Questions:
- a) In the orchid thread, write out the passage starting with "## NYEric (Jan 20, 2013)" and going on through "guy (Jan 20, 2013)", substituting "superb" for "good".
- b) Answer these from the orchid thread:
(i) Which plant is shown beside the cross to compare its size?
(ii) Where did Dido's flask come from?
(iii) What does Susie11 say she loves?
- c) Continue the orchid thread from the point where it stops.

Source passage:
# Phragmipedium Eumelia Arias



## Phrag-Plus (Jan 20, 2013)

This is Phrag. kovachii x Phrag. sclimii 
Very interesting cross! Impressive!












Beside a Phrag. Hanna Popow to compare the size...


----------



## NYEric (Jan 20, 2013)

The color is good. I'm wondering how the Emelia Arias back onto schlimii and Pk will look!


----------



## phrag guy (Jan 20, 2013)

that is very nice,love the color


----------



## Shiva (Jan 20, 2013)

One of the best I've seen.


----------



## JeanLux (Jan 20, 2013)

Wow, a large schlimii (cross ) !!!! Jean


----------



## Trimorph (Jan 20, 2013)

Very nice,
I like it a lot!


----------



## chrismende (Jan 20, 2013)

Impressive!


Sent from my iPhone using Tapatalk


----------



## mrhappyrotter (Jan 20, 2013)

I bet it's fragrant, too!


----------



## SlipperFan (Jan 20, 2013)

Shiva said:


> One of the best I've seen.


My very thought! Excellent shape.


----------



## Dido (Jan 21, 2013)

great flowers 

Eric I had a flask from Equagnera whcih was crossed back to schlimii but all past away, as I posted they arrived in bad condition and was flasked for 2 week. But maybe they have young plants of them in the future.


----------



## Susie11 (Jan 21, 2013)

It's a beauty. Love that chubby pouch!


----------



## NYEric (Jan 21, 2013)

Dido said:


> great flowers
> 
> Eric I had a flask from Equagnera whcih was crossed back to schlimii but all past away, as I posted they arrived in bad condition and was flasked for 2 week. But maybe they have young plants of them in the future.

Entries taken from a collection:

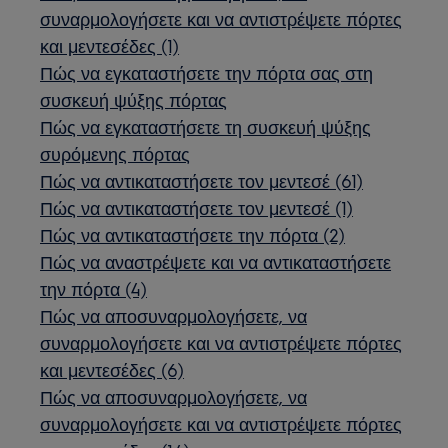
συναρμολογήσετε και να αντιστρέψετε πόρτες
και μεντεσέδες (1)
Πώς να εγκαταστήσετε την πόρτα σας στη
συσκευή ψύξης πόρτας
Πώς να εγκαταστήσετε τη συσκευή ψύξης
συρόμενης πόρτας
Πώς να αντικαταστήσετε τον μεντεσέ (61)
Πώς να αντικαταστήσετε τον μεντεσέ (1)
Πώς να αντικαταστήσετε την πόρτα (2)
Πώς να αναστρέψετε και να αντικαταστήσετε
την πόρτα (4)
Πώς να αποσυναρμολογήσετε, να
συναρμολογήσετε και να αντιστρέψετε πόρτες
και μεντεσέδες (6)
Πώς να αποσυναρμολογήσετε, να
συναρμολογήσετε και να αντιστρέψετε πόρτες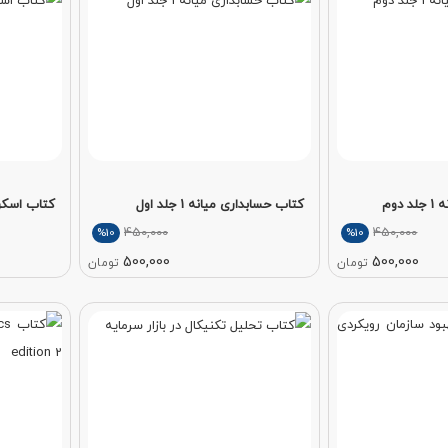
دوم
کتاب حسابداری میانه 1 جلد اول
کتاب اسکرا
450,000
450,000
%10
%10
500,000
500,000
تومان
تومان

Answer set:
- a)
## NYEric (Jan 20, 2013)

The color is superb. I'm wondering how the Emelia Arias back onto schlimii and Pk will look!


----------



## phrag guy (Jan 20, 2013)

- b)
(i) Phrag. Hanna Popow
(ii) Equagnera
(iii) That chubby pouch

- c)
I'm ordering seedlings of these from Peruflora.


----------



## e-spice (Jan 21, 2013)

Very cute and nicely grown!


----------



## eaborne (Jan 22, 2013)

NYEric said:


> I'm ordering seedlings of these from Peruflora.



Eric,
When are they coming again?


----------



## SlipperKing (Jan 22, 2013)

Nice color, very rich looking


----------



## biothanasis (Jan 26, 2013)

very very nice!


----------



## phraggy (Jan 26, 2013)

Just my type of kovchi cross.Love it.

Ed


----------



## NYEric (Jan 27, 2013)

eaborne said:


> Eric,
> When are they coming again?


Maybe not, they didn't get on the order for Tamiami, hopefully they will for California.


----------



## littlefrog (Jan 28, 2013)

I probably still have some, I had at least twenty at one point... Sold a bunch at last years shows.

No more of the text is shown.